Brano estratto:
KH EXHIBITION IS COMING
NUOVE VEDUTE DI ROMA #1
VERDIANA BOVE
UN NUOVO CONTENITORE KH
Opening: 2 Marzo 2022 ore 17
A cura di KH
Closing: 9 Marzo 2022
Aperto su appuntamento
Testi: Mattia Cucurullo
info@khlab.it
Ingresso contingentato
KH LAB è a via Flaminia 26, Roma
Nuove Vedute di Roma prevede l’esposizione di un quadro per una settimana, corredato da un testo critico. Il fondamento di KH, che si dichiara contenitore di pensiero, procede in un rapporto di analisi del lavoro, che auspichiamo sempre proficuo, tra critico e artista. Si tratta di una finestra di visione che introduce nuovi nomi e pensieri nell’attuale programma di ricerca. Uno sguardo sulle produzioni di giovani artisti romani, che attraverso la propria ricerca contribuiscono a modificare, aggiornare e rinegoziare l’immaginario artistico della capitale.
La Veduta, così come è stata codificata storicamente, nel Settecento fungeva da dispositivo funzionale a pubblicizzare le città della penisola italiana, attraverso rappresentazioni caratterizzate spesso da un realismo secco e senza sbavature. Si forniva un’immagine presumibilmente “oggettiva”, per certi versi raggelata, di realtà urbane e paesaggistiche in decadenza o in fermento. Questa costruzione di stampo illuminista, tuttavia, ha rivelato una moltitudine di cose sfuggite all’occhio della ragione, che hanno successivamente arricchito il discorso sulla Veduta. Come una lente d’indagine, questo strumento analitico ha dimostrato la sua efficacia oltre il suo secolo d’origine, grazie alla capacità di fornire un resoconto puntuale dei mutamente di un campione di realtà selezionato, spesso elettivo.
Altra faccia del fenomeno, la ricostruzione artificiosa dei medesimi soggetti attraverso il genere del Capriccio, che mostrava un’estesa gamma di possibilità creative, verificando la varietà di pose e atteggiamenti nei confronti di un contesto plurale e stratificato. Che si guardi il contesto romano attraverso gli occhi della ragione o della fantasia, questo continua – ieri come oggi – a fornire continui spunti sul nostre presente, il nostro mondo interiore o esteriore.

Materiale fornito:
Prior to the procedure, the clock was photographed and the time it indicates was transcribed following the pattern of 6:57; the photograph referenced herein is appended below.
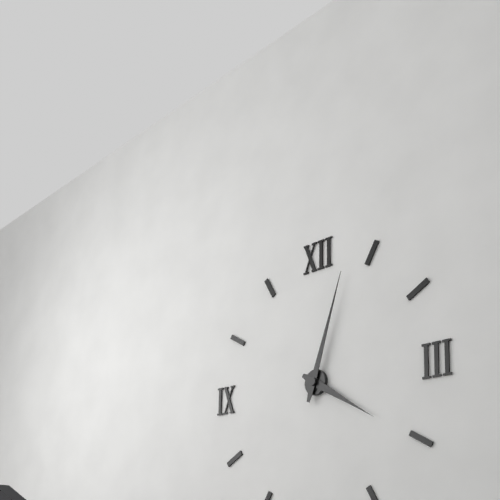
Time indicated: 4:03
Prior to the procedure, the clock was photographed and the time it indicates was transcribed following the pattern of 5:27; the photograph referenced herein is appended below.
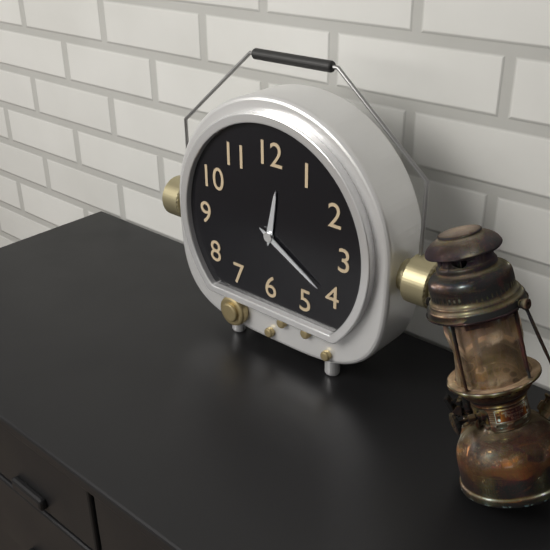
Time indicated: 12:20
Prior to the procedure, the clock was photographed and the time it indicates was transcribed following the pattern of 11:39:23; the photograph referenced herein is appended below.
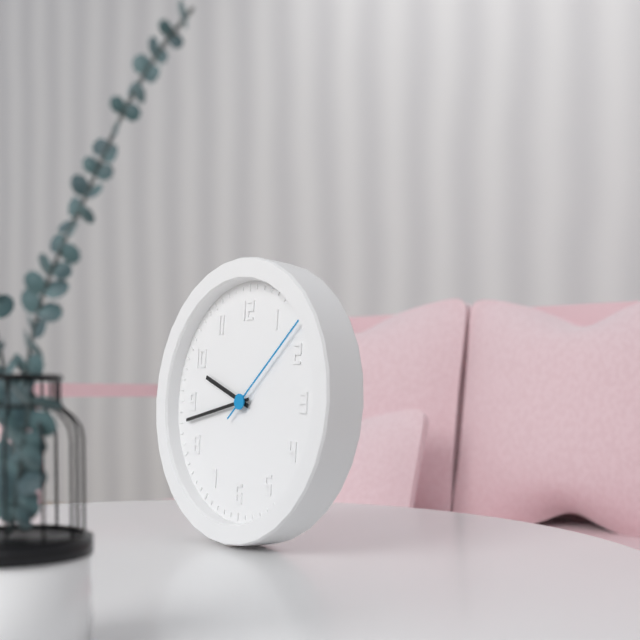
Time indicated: 9:43:08
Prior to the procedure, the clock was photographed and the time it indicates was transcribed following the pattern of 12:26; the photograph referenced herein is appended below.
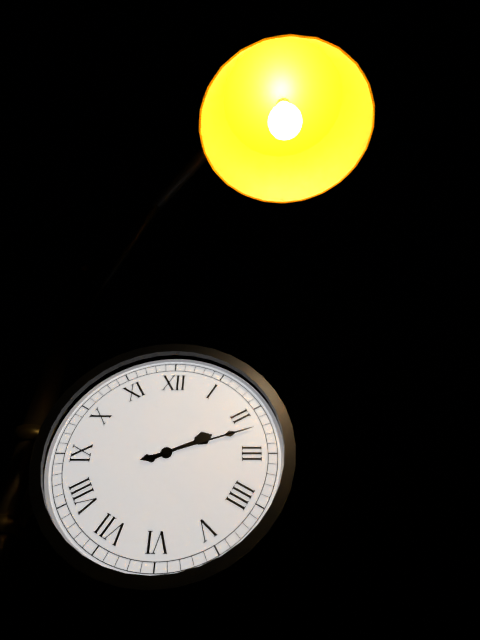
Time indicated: 2:12
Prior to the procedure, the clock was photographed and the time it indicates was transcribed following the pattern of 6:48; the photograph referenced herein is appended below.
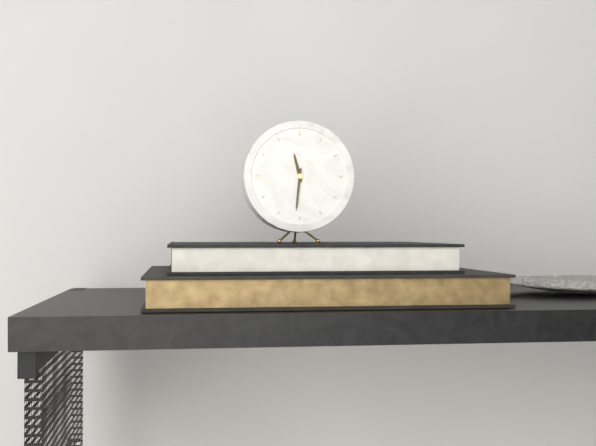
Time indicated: 11:31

Compito assegnato A:
Secondo il brano, per quale motivo la Veduta ha dimostrato la sua efficacia anche oltre il suo secolo d'origine? Rispondi in una o due frasi.
Compito assegnato B:
Aggiorna il brano da "KH EXHIBITION IS" a "artistico della capitale.", sostituendo "2 Marzo 2022" con "4 Marzo 2022".

Risposta corretta A:
La Veduta ha dimostrato la sua efficacia oltre il suo secolo d'origine grazie alla capacità di fornire un resoconto puntuale dei cambiamenti di un campione di realtà selezionato, spesso elettivo.

Risposta corretta B:
KH EXHIBITION IS COMING
NUOVE VEDUTE DI ROMA #1
VERDIANA BOVE
UN NUOVO CONTENITORE KH
Opening: 4 Marzo 2022 ore 17
A cura di KH
Closing: 9 Marzo 2022
Aperto su appuntamento
Testi: Mattia Cucurullo
info@khlab.it
Ingresso contingentato
KH LAB è a via Flaminia 26, Roma
Nuove Vedute di Roma prevede l’esposizione di un quadro per una settimana, corredato da un testo critico. Il fondamento di KH, che si dichiara contenitore di pensiero, procede in un rapporto di analisi del lavoro, che auspichiamo sempre proficuo, tra critico e artista. Si tratta di una finestra di visione che introduce nuovi nomi e pensieri nell’attuale programma di ricerca. Uno sguardo sulle produzioni di giovani artisti romani, che attraverso la propria ricerca contribuiscono a modificare, aggiornare e rinegoziare l’immaginario artistico della capitale.